Debt mutual funds saw a sharp reversal in November 2025, registering net outflows of ₹25,693 crore after posting strong inflows of ₹1.60 lakh crore in October, according to AMFI data. The decline was driven mainly by large redemptions from liquidity-sensitive categories as institutional investors pulled out surplus balances ahead of mid-quarter payments and amid tighter financial system liquidity.
Overnight funds recorded heavy outflows of ₹37,624 crore, while liquid funds saw withdrawals of ₹14,051 crore.
“The pullback reflected a mix of month-end treasury adjustments, higher call money rates and advance-tax related withdrawals, effectively reversing the temporary surge seen last month,” said Nehal Meshram, Senior Analyst, Morningstar Investment Research India.

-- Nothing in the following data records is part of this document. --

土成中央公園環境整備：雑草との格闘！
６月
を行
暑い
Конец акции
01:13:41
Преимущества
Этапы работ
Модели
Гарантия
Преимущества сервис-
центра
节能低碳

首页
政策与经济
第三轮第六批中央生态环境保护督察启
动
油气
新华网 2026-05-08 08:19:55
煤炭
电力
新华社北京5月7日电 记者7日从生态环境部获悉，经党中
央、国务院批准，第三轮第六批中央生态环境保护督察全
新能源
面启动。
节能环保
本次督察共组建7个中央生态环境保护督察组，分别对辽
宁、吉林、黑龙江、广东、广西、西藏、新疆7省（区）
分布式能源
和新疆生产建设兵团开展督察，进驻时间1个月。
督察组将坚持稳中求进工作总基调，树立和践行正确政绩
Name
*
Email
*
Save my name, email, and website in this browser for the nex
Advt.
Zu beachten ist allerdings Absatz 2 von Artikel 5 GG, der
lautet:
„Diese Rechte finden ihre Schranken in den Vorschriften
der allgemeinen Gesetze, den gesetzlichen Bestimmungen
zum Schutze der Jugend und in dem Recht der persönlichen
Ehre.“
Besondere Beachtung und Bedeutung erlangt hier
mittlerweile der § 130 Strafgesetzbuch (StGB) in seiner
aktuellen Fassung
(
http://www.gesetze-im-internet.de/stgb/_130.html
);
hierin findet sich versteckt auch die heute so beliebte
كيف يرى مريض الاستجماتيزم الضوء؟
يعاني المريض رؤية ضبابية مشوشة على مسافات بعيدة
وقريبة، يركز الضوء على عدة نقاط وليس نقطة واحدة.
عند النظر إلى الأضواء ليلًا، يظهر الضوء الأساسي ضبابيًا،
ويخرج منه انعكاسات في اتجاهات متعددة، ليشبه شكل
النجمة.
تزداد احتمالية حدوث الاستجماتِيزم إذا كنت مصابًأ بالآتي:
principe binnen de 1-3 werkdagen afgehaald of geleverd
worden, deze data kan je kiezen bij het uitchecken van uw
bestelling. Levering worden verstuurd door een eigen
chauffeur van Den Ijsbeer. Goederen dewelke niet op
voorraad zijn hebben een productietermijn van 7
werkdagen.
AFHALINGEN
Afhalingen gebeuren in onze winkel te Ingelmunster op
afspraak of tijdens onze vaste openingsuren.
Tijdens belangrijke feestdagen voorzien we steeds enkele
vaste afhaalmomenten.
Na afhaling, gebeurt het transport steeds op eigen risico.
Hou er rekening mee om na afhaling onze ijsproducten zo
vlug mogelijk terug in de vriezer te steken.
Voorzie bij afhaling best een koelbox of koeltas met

Despite pressure in the broader liquidity segment, short-duration categories remained resilient. Ultra-short duration funds garnered ₹8,361 crore, low-duration funds saw inflows of ₹4,981 crore, and money market funds attracted ₹11,104 crore, reflecting continued interest in high-quality, short-maturity instruments. Corporate bond funds added ₹1,525 crore, while credit risk funds recorded outflows of ₹118 crore.

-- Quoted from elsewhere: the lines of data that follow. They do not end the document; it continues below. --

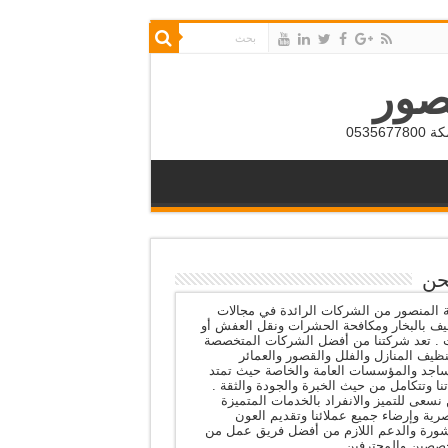
صور
053
حن
المنصور من الشركات الرائدة في مجالات
يف بالبخار ومكافحة الحشرات ونقل العفش أو
ث . تعد شركتنا من أفضل الشركات المتخصصة
ظيف المنازل والفلل والقصور والعمائر
اجد والمؤسسات العامة والخاصة حيث تمتد
نا وتتكامل من حيث الخبرة والجودة والثقة .
نسعى للتميز والانفراد بالخدمات المتميزة
رية وإرضاء جميع عملائنا وتقديم العون
شورة والدعم اللازم من أفضل فريق عمل من
صصين والمحترفين .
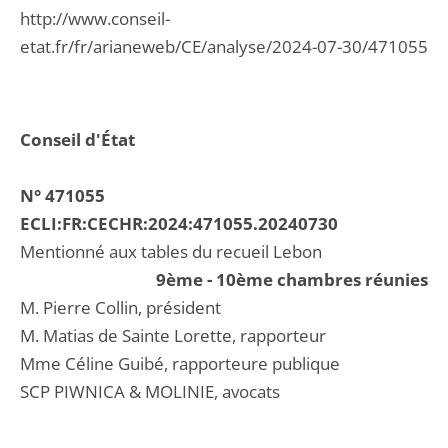
http://www.conseil-
etat.fr/fr/arianeweb/CE/analyse/2024-07-30/471055
Conseil d'État
N° 471055
ECLI:FR:CECHR:2024:471055.20240730
Mentionné aux tables du recueil Lebon
9ème - 10ème chambres réunies
M. Pierre Collin, président
M. Matias de Sainte Lorette, rapporteur
Mme Céline Guibé, rapporteure publique
SCP PIWNICA & MOLINIE, avocats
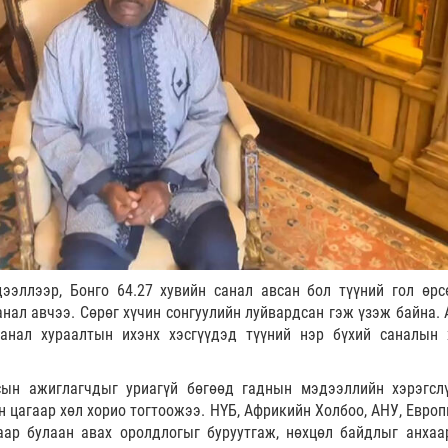
ээллээр, Бонго 64.27 хувийн санал авсан бол түүний гол өрс
анал авчээ. Сөрөг хүчин сонгуулийн луйвардсан гэж үзэж байна. 
анал хураалтын ихэнх хэсгүүдэд түүний нэр бүхий саналын 
сын ажиглагчдыг уриагүй бөгөөд гаднын мэдээллийн хэрэгсл
н цагаар хөл хорио тогтоожээ. НҮБ, Африкийн Холбоо, АНУ, Европ
аар булаан авах оролдлогыг буруутгаж, нөхцөл байдлыг анхаа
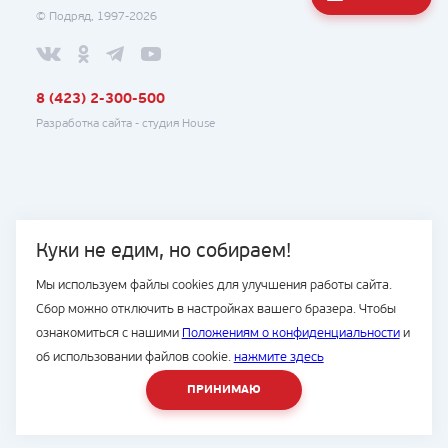
© Подряд, 1997-2026
8 (423) 2-300-500
Разработка сайта -
студия House
Куки не едим, но собираем!
Мы используем файлы cookies для улучшения работы сайта.
Сбор можно отключить в настройках вашего бразера. Чтобы
ознакомиться с нашими
Положениям о конфиденциальности
и
об использовании файлов cookie.
нажмите здесь
ПРИНИМАЮ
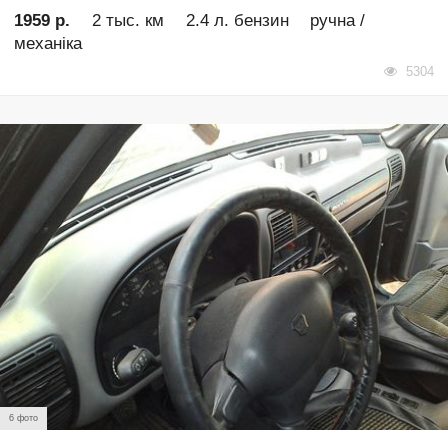
1959 р.
2 тыс. км
2.4 л. бензин
ручна /
механіка
5304
6 фото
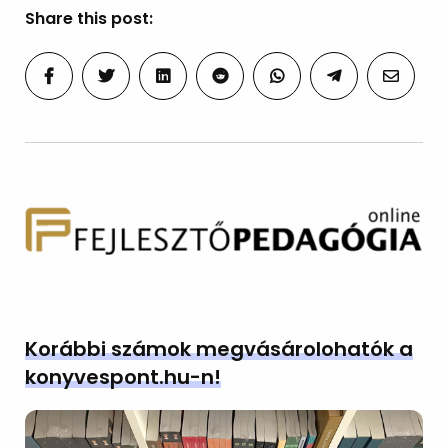
Share this post:
Korábbi számok megvásárolohatók a
konyvespont.hu-n!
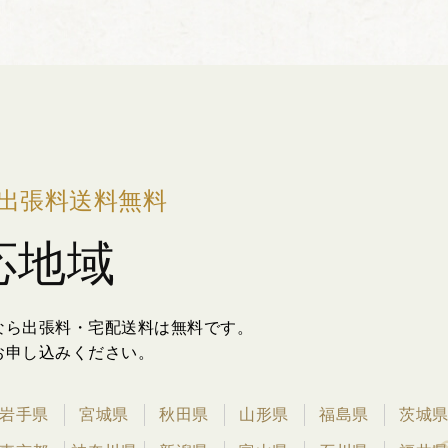
出張料送料無料
応地域
なら出張料・宅配送料は無料です。
お申し込みください。
岩手県
宮城県
秋田県
山形県
福島県
茨城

Longer-duration and rate-sensitive categories stayed weak. Dynamic bond funds saw withdrawals of ₹607 crore, and long-duration, gilt, and constant-maturity gilt funds reported redemptions as investors avoided extending duration amid volatile long-term yields.

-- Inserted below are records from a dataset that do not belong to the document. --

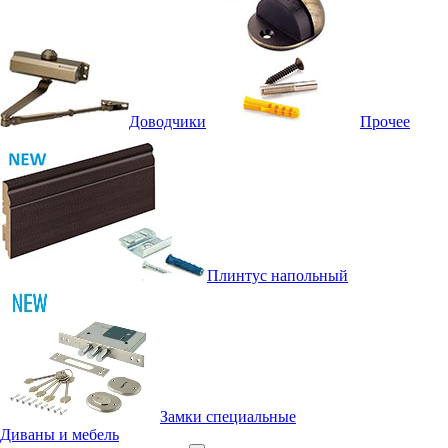
Доводчики
Прочее
Плинтус напольный
Замки специальные
Диваны и мебель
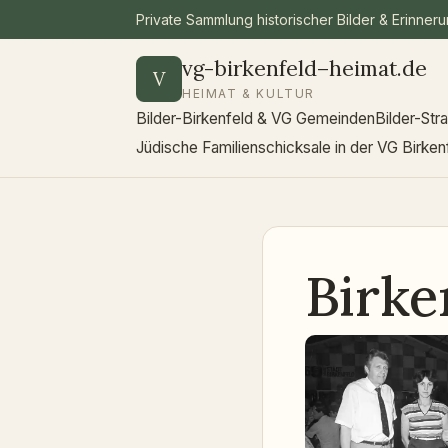
Private Sammlung historischer Bilder & Erinner
vg-birkenfeld–heimat.de
V
HEIMAT & KULTUR
Bilder-Birkenfeld & VG Gemeinden
Bilder-Str
Jüdische Familienschicksale in der VG Birken
Birke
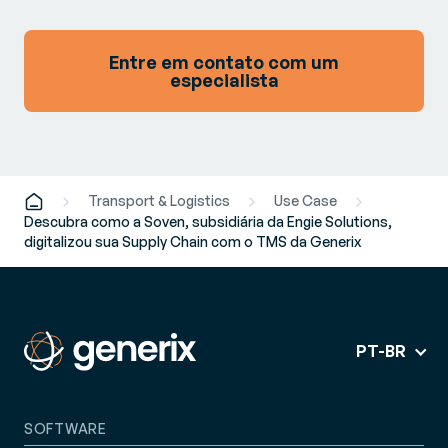
Entre em contato com um
especialista
Transport & Logistics
Use Case
Descubra como a Soven, subsidiária da Engie Solutions,
digitalizou sua Supply Chain com o TMS da Generix
PT-BR
SOFTWARE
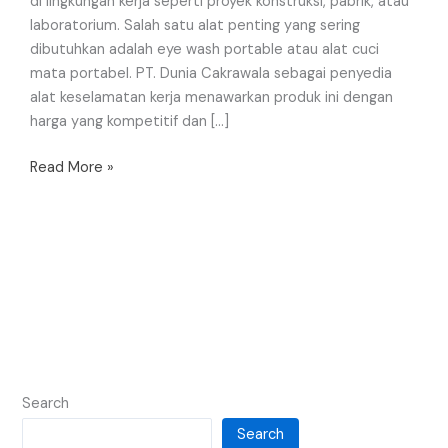
di lingkungan kerja seperti proyek konstruksi, pabrik, atau
laboratorium. Salah satu alat penting yang sering
dibutuhkan adalah eye wash portable atau alat cuci
mata portabel. PT. Dunia Cakrawala sebagai penyedia
alat keselamatan kerja menawarkan produk ini dengan
harga yang kompetitif dan […]
Read More »
Search
Search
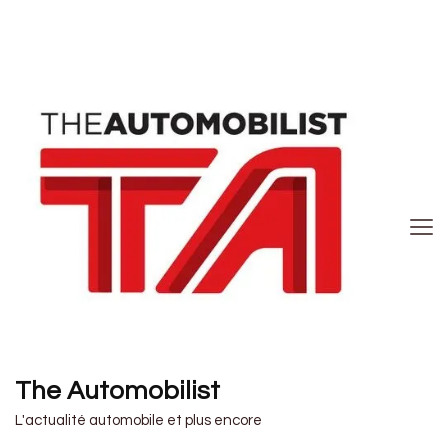
The Automobilist
L'actualité automobile et plus encore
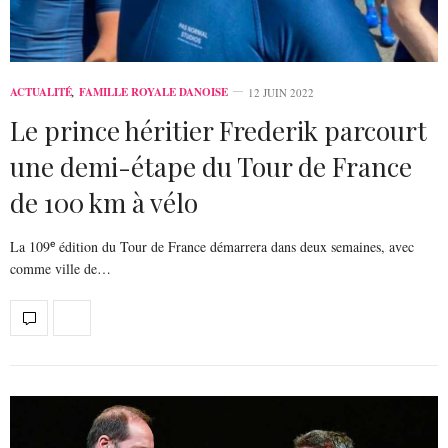
ACTUALITÉ
,
FAMILLE ROYALE DANOISE
12 JUIN 2022
Le prince héritier Frederik parcourt
une demi-étape du Tour de France
de 100 km à vélo
La 109ᵉ édition du Tour de France démarrera dans deux semaines, avec
comme ville de…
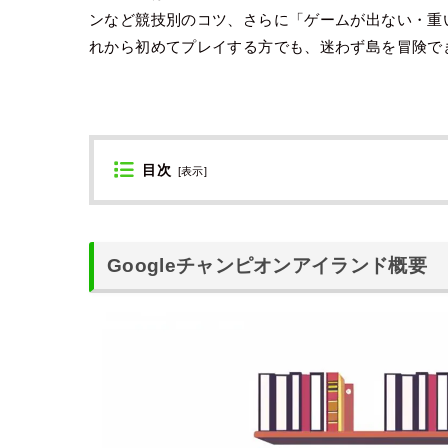
ンなど競技別のコツ、さらに「ゲームが出ない・重
れから初めてプレイする方でも、迷わず島を冒険で
目次
[
表示
]
Googleチャンピオンアイランド概要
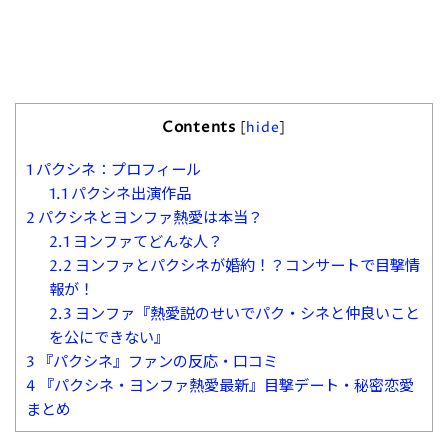
Contents
[
hide
]
1
パクシネ：プロフィール
1.1
パクシネ出演作品
2
パクシネとヨンファ熱愛は本当？
2.1
ヨンファてどんな人？
2.2
ヨンファとパクシネが婚約！？コンサートで目撃情
報が！
2.3
ヨンファ『熱愛説のせいでパク・シネと仲良いこと
を公にできない』
3
『パクシネ』ファンの反応・口コミ
4
『パクシネ・ヨンファ熱愛最新』目撃デート・秘密恋愛
まとめ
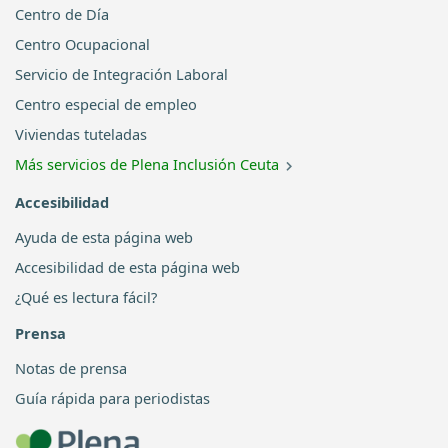
Centro de Día
Centro Ocupacional
Servicio de Integración Laboral
Centro especial de empleo
Viviendas tuteladas
Más servicios de Plena Inclusión Ceuta
Accesibilidad
Ayuda de esta página web
Accesibilidad de esta página web
¿Qué es lectura fácil?
Prensa
Notas de prensa
Guía rápida para periodistas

Bond markets mirrored this sentiment through November. According to Puneet Pal, Head–Fixed Income at PGIM India Mutual Fund, bond yields rose with a steepening bias, with the 10-year benchmark moving from 6.51% to 6.54% after stronger-than-expected Q2 GDP growth of 8.2% effectively priced out hopes of a near-term rate cut. Long-end yields remained under pressure despite RBI’s secondary-market OMO purchases.
Market participants expect flows to remain anchored in shorter-duration, high-quality strategies until there is greater clarity on the timing and pace of monetary easing.